We headed for the road.
Molly led the way, leading and dragging Mabel and carrying the light. We needed the light. The night, too bright and too clear a few minutes before, was now suddenly overcast. Shortly we couldn’t see Jupiter at all, and then you couldn’t count your fingers in front of your face.
The road was wet underfoot, not rain, but sudden dew; it was getting steadily colder.
Then it did rain, steadily and coldly. Presently it changed to wet snow. Molly dropped back. “George,” she wanted to know, “have we come as far as the turn off to the Schultz’s?”
“That’s no good,” he answered. “We’ve got to get the baby into the hospital.”
That isn’t what I meant. Oughtn’t I to warn them?”
They’ll be all right. Their house is sound.”
“But the cold?”
“Oh.” He saw what she meant and so did I, when I thought about it. With the heat trap gone and the power house gone, every house in the colony was going to be like an ice box. What good is a power receiver on your roof with no power to receive? It was going to get colder and colder and colder ….
And then it would get colder again. And colder….
“Keep moving,” Dad said suddenly. “We’ll figure it out when we get there.”
But we didn’t figure it out, because we never found the turn off. The snow was driving into our faces by then and we must have walked on past it. It was a dry snow now, little sharp needles that burned when they hit.
Without saying anything about it, I had started counting paces when we left the walls of lava that marked the place where the new road led to our place and out to the new farms beyond. As near as I could make it we had come about five miles when Molly stopped. “What’s the matter?” yelled Dad.
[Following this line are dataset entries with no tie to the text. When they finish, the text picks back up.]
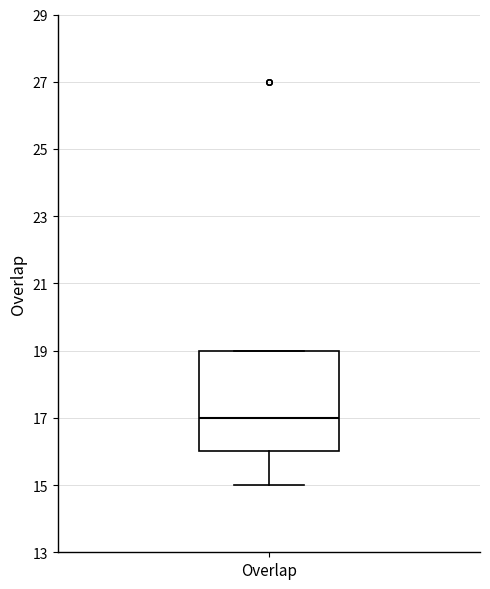

Where does the lower whisker of the box for Overlap end on the y-axis? The values are not printed on the chart, so give them approximately, as read against the axis.

15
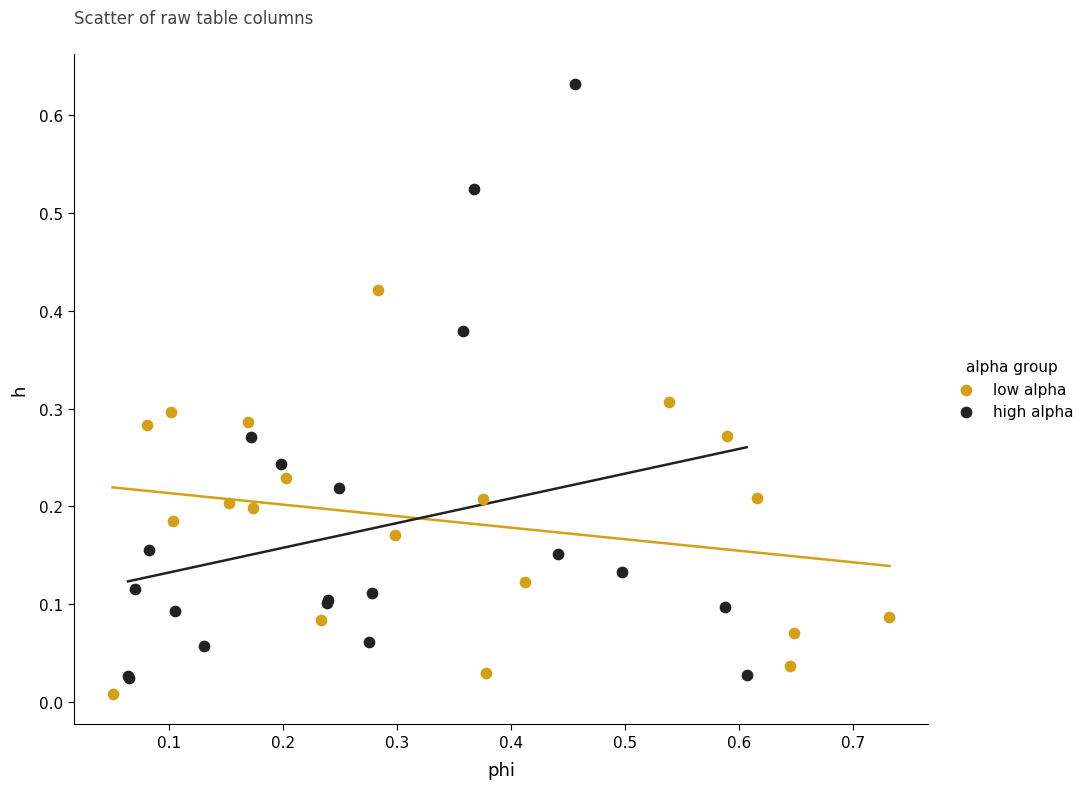

Which series contains the highest Y value?

high alpha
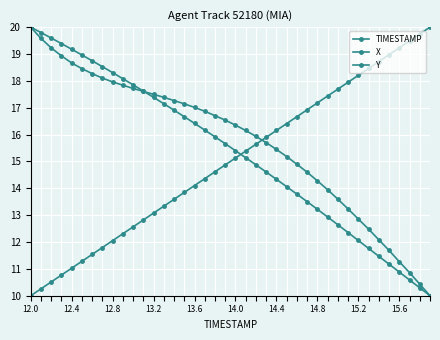

What is the maximum value for X?

20.0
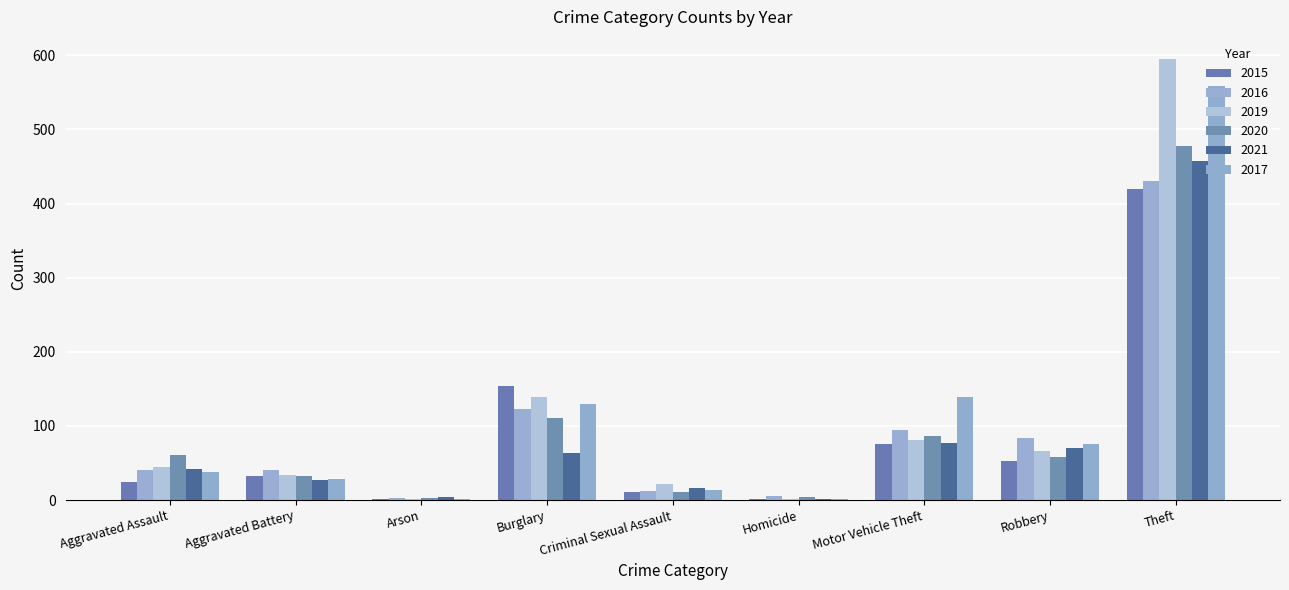

At which label is 2017 closest to 280?

Motor Vehicle Theft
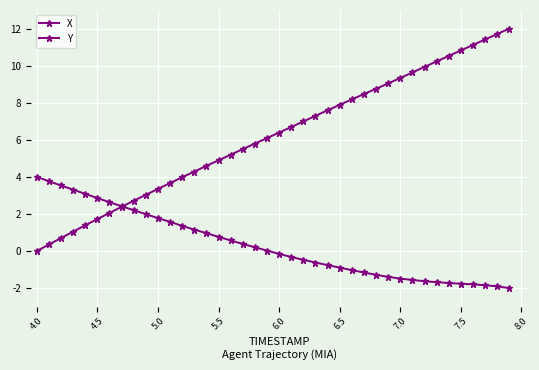

Does the chart have visible grid lines?

Yes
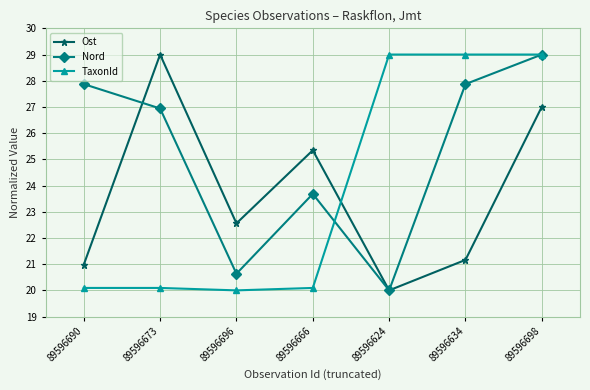

How many distinct data groups are displayed?

3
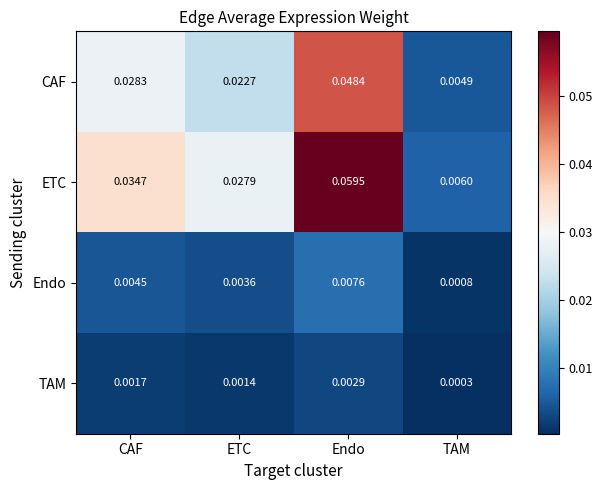

Which series has the largest total across all categories?

ETC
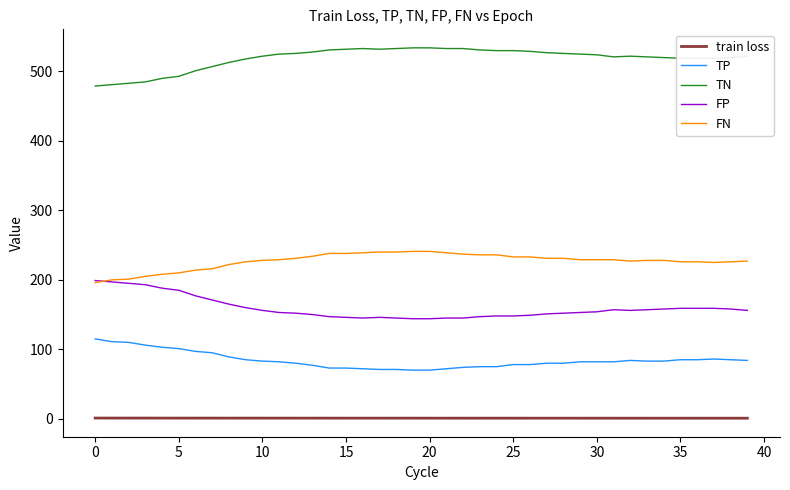

Which series has the largest total across all categories?

TN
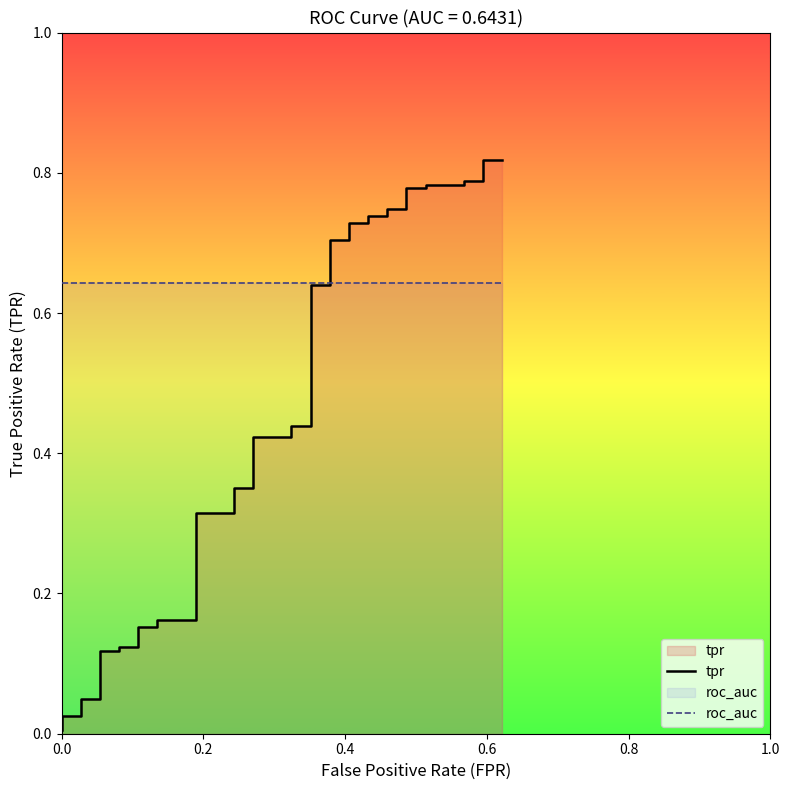

How many distinct data groups are displayed?

2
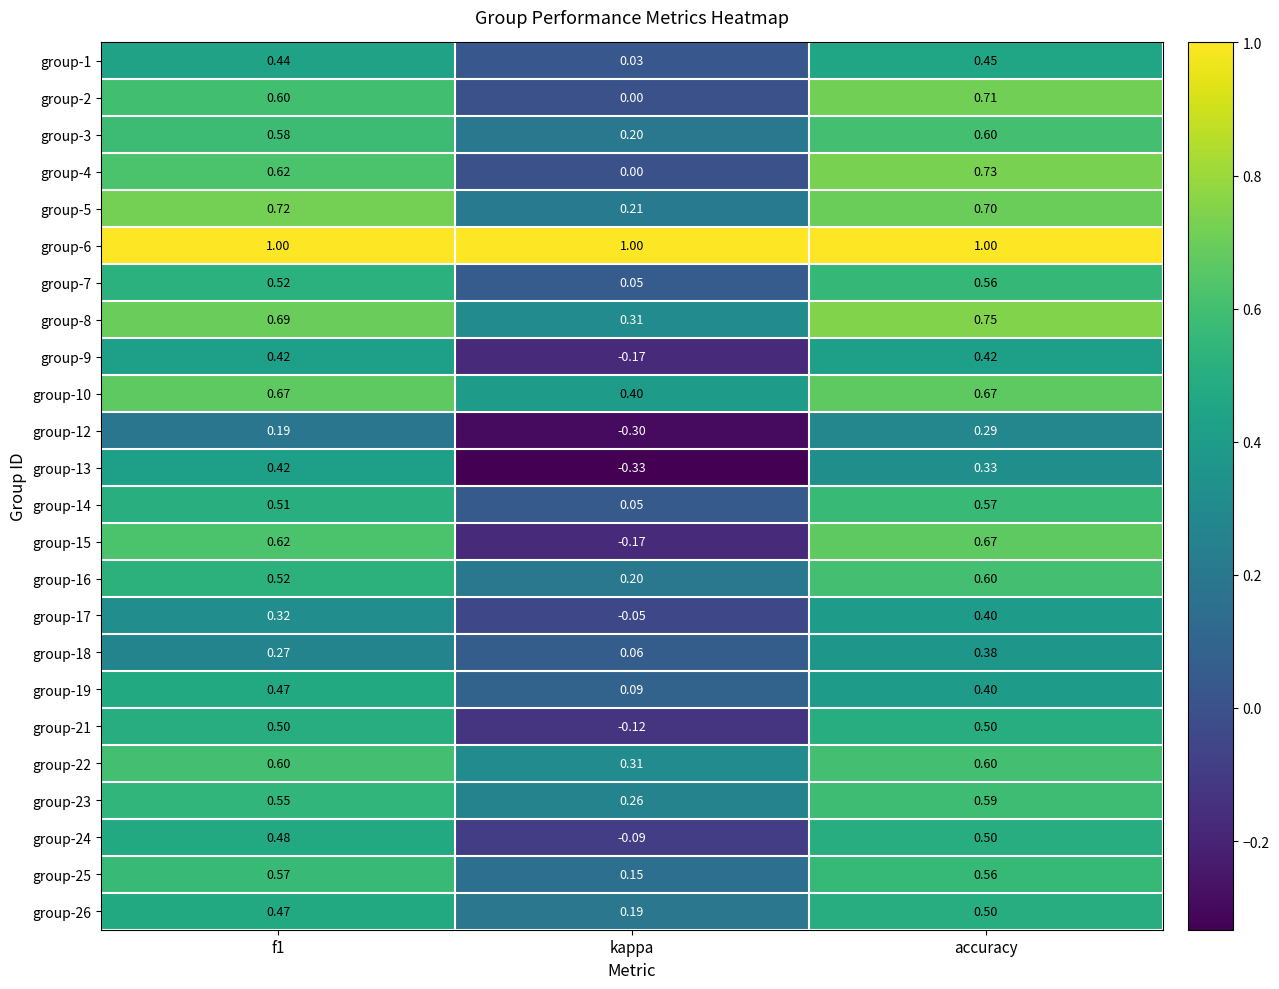

What is the total value across all series at accuracy?

13.5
“Dear,” she said, “I can’t find the road. I think I’ve lost it.”
I kicked the snow away underfoot. It was made ground, all right—soft. Dad took the torch and looked at his watch. “We must have come about six miles,” he announced.
“Five,” I corrected him. “Or five and a half at the outside,” I told him I had been counting.
He considered it. “We’ve come just about to that stretch where the road is flush with the field,” he said. “It can’t be more than a half mile or a mile to the cut through Kneiper’s Ridge. After that we can’t lose it. Bill, take the light and cast off to the right for a hundred paces, then back to the left. If that doesn’t do it, well go further. And for heaven’s sakes retrace your steps—it’s the only way you’ll find us in this storm.”
I took the light and set out. To the right was no good, though I went a hundred and fifty paces instead of a hundred, I got back to them, and reported, and started out again. Dad just grunted; he was busy with something about the stretcher.
On the twenty-third step to the left I found the road —by stepping down about a foot, falling flat on my face, and nearly losing the light. I picked myself up and went back.
“Good!” said Dad. “Slip your neck through this.”
“This” was a sort of yoke he had devised by retying the blankets around the stretcher so as to get some free line. With my neck through it I could carry the weight on my shoulders and just steady my end with my hands. Not that it was heavy, but our hands were getting stiff with cold. “Good enough!” I said, “But, look, George—let Molly take your end.”
“Nonsense!”
“It isn’t nonsense. Molly can do it—can’t you, Molly? And you know this road better than we do; you’ve tramped it enough times in the dark.”
“Bill is right, dear,” Molly said at once. “Here—take Mabel.”
Dad gave in, took the light and the halter. Mabel didn’t want to go any further; she wanted to sit down, I guess. Dad kicked her in the rear and jerked on her neck. Her feelings were hurt; she wasn’t used to that sort of treatment—particularly not from Dad. But there was no time to humor her; it was getting colder.